An Exeter Mis-Guide

Review by Simon Morgan-Russell


[1] Most tourist guides begin with "the map." The tourist looks down on the city (or the county, or the country) as from above, its topography laid bare, scattered with historical sites that, too, may also be exposed and mapped for the tourist's investigation. This is what Michel de Certeau describes as the "exaltation of a scopic and gnostic drive" in The Practice of Everyday Life, as the tourist becomes the voyeur-spectator of the represented space, seeing only a "theoretical" simulacrum, knowing "only cadavers," and "misunderstanding" practices. An Exeter Mis-Guide, however, refuses the map; if the traditional guidebook, in de Certeau's words, "misunderstands" the city, then this "mis-guide" understands Exeter in quite different ways. To maintain the distinction in de Certeau's terms, the Mis-Guide makes "walkers" — Wandersmänner — of its readers because it refuses the totalizing spectacle of the city laid bare before the voyeur in favour of a collection of pedestrian "speech acts," what de Certeau calls the "process of appropriation of the topographical system on the part of the pedestrian." As the authors of the Mis-Guide explain, "[b]ecause we see the present flanked by memory and imagination, historical and geographical accuracy is subject to debate" (91). They invite us "to play at being a tourist" (2) by charting our own trajectories through Exeter and making the city from a bricolage of pathways and places that we have navigated ourselves.

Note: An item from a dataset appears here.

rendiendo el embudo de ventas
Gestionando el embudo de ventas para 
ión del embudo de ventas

[2] The Mis-Guide gives us several strategies to walk Exeter. Some, like "Debenhams Cathedral Views" (22-23) deliberately refuse the paradigm of the traditional tourist guide — which languishes attention on the "notable" or the "historical" — in favour of the everyday experience of the pedestrian.

In this proposal, the tourist is invited to take the lift to the fifth floor cafeteria of Debenhams Department Store (a familiar sight — or site? — in British high-street life, not even quite so upscale as JCPenney), and to seek the viewing platform that looks out over the city and its cathedral. The viewer is invited not only to "read" the city below, but to rewrite it, by placing "the buildings onto the surrounding hills" and by placing "the colours and textures of the hills into this new blank area" (23).

Following a bird's trajectory, watching a particular pedestrian, counting buses and ordering a cup of tea — these prosaic, quotidian activities overshadow the cathedral, and the Mis-Guide has its walker leave the store to follow a bird's flight path while glancing up "at Debenhams . . . [to] identify the window named Cathedral View" (and a photograph, handily, is provided). Seen from the street, the cafeteria window, named for its view of the cathedral, becomes more significant than the cathedral — and the view.

[3] Plenty of other strategies to explore our own personal Exeter are provided by the Mis-Guide. In some instances we are asked to give up the faculty of sight as our guide to navigating the city; "Touch Tours" (4), for example, encourage a tactile experience with bike stands and birch trees, and "A Journey in Smell" has us follow Exeter's olfactory geography - from hide and skin factories, coffee, and kebabs, to popcorn, perfume, and second-hand clothes (90). Still others propose journeys that are dependent on forces other than the walker's decisions. " 'Fuck-Me' Shoes" requires that the walker wear high-heeled shoes - "Black, gold, red, pointed, rounded, strappy" - and move through the city at all times of the night and day, through all weathers, in all places (7).

The pedestrian is instructed to "Walk until the shoes are ruined," to leave them at night in the "darkest, loneliest, most desolate place" and to walk home barefoot. "Dog-leg" asks us simply to "Borrow a dog from a friend. Let it take you for a walk" (41).

[4] Above, all though, the Mis-Guide requires that we relinquish our expectations about guidebooks, about knowing the city, and about navigating the routines of our own lives. "Drifting Exeter" (34-35) makes a point that can stand in for the Mis-Guide overall: it demands a "kind of walking that disrupts your usual getting about ... Drifting means disrupting all those things — even the flow of family life." The Mis-Guide makes flâneurs of its readers, discovering Exeter in discontinuous expeditions disrupted even further by what the text describes as "Walk Bites" — often unrelated to the journey they interrupt, they "could be regarded as little stumbling blocks that may take you in unexpected directions" (2): "Loiter without intent," "Seek and sense invisible boundaries," "Sightsee a supermarket but do not buy anything."

And who needs to visit Exeter to loiter without intent? As much as anything, the Mis-Guide gives us strategies for drifting through our own cities and disrupting the rhythms and routines of our own everyday lives: "Allow yourself to be stopped and diverted as often as possible," it tells us. "Accept these delays for whatever they seem to offer you" (10).